The trade name is Mosquirix and was jointly developed by the British pharmaceutical giant GlaxoSmithKline , PATH and African research institutes.

This is “a historic day” as it took 30 years to develop the vaccine, said WHO Director General Dr. Tedros Adhanom Ghebreyesus.

“We still have a long way to go. But this is a long way to go. The malaria vaccine is a gift to the world, but it’s worth getting in Africa on be most noticeable where the malaria burden is greatest, “he said.

” I thank the researchers in Africa for providing the data and insight that led to this decision – this is a vaccine in Africa developed by African scientists. “

The dream of a malaria vaccine was” a long-cherished but unattainable dream “and the development of the vaccine took more than 30 years, is the course of the public Changing health.

Using the new vaccine along with existing tools to prevent malaria, he said, could save tens of thousands of young lives each year.

“This is the long-awaited malaria vaccine is a breakthrough in the science of child health e time and malaria control, ”he said.

According to the WHO, more than 800,000 children in the three African pilot countries have been given at least one dose of the vaccine since 2019 as part of normal children’s vaccination programs, with experts saying that the vaccine has been shown to be safe and 30 percent of severe malaria cases.

Kemri’s joy knows no bounds.

“Having passed more than 2 million doses of the vaccine through routine vaccination systems in the 3 pilot countries have been administered and hundreds of thousands of children have been vaccinated, there is no evidence that the safety signals seen in the previous Phase 3 study were caused by the vaccine, ”Kemri said in an official statement.

“The vaccine has been shown to be safe and effective in the pilot projects and in a number of other recent RTS, S clinical studies. The assessment at the time of regulatory review and by the Clinical Trials Data Safety Monitoring Board was that the observations were incidental and this pilot program has now resolved. “

The effects of this vaccine on additional Current malaria control measures, says Kemri, are significant and can lead to significant and significant reductions in disease and deaths and the burden on health systems.

“At least 3,000 children die from malaria every day in Africa. RTS, S malaria vaccine is a welcome addition to the existing arsenal against malaria. We salute the galaxy of researchers and funders involved in the RTS, S vaccine’s breakthrough in malaria control. A good day for science! “Kemri followed with one Tweet.

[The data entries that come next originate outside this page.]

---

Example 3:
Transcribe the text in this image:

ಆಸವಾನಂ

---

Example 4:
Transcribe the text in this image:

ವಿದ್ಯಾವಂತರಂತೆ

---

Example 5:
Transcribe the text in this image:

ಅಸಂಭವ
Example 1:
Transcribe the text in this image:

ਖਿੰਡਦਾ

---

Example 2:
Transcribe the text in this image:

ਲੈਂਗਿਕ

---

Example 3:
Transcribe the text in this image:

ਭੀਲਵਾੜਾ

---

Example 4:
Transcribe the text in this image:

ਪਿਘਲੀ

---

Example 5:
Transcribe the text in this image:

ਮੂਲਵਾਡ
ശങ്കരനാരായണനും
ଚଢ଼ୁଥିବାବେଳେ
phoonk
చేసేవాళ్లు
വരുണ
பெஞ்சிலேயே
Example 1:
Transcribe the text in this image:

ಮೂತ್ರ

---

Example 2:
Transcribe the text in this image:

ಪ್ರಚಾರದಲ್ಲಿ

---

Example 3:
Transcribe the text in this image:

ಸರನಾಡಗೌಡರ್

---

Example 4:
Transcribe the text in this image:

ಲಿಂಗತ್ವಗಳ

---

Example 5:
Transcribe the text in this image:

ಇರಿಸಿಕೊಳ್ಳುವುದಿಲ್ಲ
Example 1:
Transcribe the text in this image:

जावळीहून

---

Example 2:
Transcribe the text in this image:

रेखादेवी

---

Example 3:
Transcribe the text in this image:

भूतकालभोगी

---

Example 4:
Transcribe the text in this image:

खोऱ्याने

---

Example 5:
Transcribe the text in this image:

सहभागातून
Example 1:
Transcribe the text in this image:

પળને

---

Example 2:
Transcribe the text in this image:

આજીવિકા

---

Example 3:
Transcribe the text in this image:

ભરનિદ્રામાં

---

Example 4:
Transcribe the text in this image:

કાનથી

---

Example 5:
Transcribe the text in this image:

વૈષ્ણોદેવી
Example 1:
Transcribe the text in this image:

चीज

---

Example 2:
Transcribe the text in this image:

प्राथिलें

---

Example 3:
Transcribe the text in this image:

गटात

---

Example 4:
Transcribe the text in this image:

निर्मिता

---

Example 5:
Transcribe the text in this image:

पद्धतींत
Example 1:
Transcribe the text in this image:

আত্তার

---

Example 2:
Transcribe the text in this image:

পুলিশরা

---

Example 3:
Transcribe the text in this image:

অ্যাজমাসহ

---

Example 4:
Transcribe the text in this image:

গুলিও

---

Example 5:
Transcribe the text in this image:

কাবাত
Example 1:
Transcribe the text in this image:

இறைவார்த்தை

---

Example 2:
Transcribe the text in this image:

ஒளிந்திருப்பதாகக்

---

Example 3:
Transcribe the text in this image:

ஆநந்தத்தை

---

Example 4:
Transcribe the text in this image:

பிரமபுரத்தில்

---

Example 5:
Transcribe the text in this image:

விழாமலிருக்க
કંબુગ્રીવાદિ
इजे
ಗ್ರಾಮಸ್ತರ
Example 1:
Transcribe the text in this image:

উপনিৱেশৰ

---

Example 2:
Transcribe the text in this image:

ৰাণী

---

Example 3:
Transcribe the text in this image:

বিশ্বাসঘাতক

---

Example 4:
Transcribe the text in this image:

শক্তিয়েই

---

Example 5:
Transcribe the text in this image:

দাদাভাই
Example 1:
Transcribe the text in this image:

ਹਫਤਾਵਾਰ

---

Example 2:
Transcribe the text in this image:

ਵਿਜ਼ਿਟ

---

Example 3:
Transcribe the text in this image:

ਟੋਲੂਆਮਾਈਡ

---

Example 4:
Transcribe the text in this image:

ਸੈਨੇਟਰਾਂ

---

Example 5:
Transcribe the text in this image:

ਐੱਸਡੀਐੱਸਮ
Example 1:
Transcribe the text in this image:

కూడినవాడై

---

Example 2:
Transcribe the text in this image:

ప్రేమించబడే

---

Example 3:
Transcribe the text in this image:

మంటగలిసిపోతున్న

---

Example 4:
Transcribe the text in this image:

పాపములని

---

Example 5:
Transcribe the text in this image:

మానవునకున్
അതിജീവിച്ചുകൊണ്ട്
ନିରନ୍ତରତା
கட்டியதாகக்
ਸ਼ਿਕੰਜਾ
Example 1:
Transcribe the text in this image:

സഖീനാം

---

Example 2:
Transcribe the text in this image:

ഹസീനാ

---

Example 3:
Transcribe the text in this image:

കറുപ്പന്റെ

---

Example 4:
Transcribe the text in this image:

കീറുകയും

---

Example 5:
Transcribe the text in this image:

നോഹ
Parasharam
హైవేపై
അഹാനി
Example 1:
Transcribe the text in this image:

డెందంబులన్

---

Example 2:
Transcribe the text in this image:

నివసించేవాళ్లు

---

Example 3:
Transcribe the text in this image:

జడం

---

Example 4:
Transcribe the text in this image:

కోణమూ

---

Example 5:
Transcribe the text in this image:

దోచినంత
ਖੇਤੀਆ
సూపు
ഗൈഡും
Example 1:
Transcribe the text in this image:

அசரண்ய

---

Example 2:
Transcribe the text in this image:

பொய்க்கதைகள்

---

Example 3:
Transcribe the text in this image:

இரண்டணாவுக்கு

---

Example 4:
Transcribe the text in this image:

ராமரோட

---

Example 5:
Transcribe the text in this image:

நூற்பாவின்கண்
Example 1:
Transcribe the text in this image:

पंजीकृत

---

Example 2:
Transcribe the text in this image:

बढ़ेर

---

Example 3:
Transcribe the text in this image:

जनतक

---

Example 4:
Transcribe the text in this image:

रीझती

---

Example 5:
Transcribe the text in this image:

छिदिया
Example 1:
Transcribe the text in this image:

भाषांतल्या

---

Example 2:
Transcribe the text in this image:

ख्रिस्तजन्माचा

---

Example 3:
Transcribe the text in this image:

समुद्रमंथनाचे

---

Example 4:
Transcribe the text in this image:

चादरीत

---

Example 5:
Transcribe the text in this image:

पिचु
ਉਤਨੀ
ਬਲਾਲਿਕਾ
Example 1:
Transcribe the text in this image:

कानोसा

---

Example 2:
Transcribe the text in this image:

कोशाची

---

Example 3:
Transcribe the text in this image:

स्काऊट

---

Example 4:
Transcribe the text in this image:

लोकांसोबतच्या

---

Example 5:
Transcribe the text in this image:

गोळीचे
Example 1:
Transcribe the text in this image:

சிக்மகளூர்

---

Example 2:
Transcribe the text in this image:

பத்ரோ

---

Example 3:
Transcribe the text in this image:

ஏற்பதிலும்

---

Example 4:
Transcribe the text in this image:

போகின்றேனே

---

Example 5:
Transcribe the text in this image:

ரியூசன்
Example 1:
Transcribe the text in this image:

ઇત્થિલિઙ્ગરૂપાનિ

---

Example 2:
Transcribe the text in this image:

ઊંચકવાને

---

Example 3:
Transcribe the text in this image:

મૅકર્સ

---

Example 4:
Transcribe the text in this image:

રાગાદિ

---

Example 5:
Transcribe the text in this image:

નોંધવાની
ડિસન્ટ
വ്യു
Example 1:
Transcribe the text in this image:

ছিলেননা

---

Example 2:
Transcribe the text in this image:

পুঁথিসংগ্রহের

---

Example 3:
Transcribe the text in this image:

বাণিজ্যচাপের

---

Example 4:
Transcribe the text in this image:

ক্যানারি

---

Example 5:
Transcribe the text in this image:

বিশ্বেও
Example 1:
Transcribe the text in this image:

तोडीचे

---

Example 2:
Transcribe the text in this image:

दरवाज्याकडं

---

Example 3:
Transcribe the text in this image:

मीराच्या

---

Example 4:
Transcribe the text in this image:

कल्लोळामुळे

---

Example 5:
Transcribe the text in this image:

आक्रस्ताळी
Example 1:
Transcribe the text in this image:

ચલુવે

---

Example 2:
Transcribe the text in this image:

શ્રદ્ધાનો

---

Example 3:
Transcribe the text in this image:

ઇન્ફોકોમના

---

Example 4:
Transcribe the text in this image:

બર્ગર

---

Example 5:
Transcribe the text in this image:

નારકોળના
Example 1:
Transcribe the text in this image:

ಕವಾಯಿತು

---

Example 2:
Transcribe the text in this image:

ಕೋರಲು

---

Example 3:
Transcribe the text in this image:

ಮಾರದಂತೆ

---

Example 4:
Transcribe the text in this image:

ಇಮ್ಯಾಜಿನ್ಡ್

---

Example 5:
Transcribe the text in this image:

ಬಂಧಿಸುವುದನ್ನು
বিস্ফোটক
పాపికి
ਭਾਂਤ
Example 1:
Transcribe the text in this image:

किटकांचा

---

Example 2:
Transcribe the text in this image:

In a phone conversation with the nation, Aaron Samuels, the director of the Kenya Malaria Program, described ms the US Centers for Disease Control and Prevention (CDC) considered this success historic.

“I think this is a historic event for the world and especially for Kenya, where there is systemic malaria gives. This vaccine will save lives for children across sub-Saharan Africa. I want Kemri. thank you and celebrate him, who were instrumental in making this recommendation and this vaccine a success, “said Samuels, who is also the lead researcher for the malaria vaccine.

” I’m just proud to be still alive, but now we still have to work a lot on how it is financed, who finances it and what role the African heads of state and government have to play because we have to come together to make these decisions. ”< / p>

In an official statement, PATH, a not-for-profit global health organization based in Seattle, USA, said it was gratifying to know that a malaria vaccine specially developed for African children could soon become more widely available. < / p>

“This is especially true now as progress in the fight against malaria has stalled in parts of the Africa region and children remain at increased risk of developing the disease ready to die, ”said Dr. Nathalie Mugala, Head of Africa Region at PATH.

Last year, President Uhuru Kenyatta launched the “Zero Malaria Starts With Me” campaign as the person at the head of the Africa Leaders Malaria Alliance. This vaccine could be a solution to this goal.

In February the government set up the Council to Fight Malaria (EMC), which consists of 12 members. One of his strategies is malaria prevention.

Kenya is the fifth country to join the EMC initiative.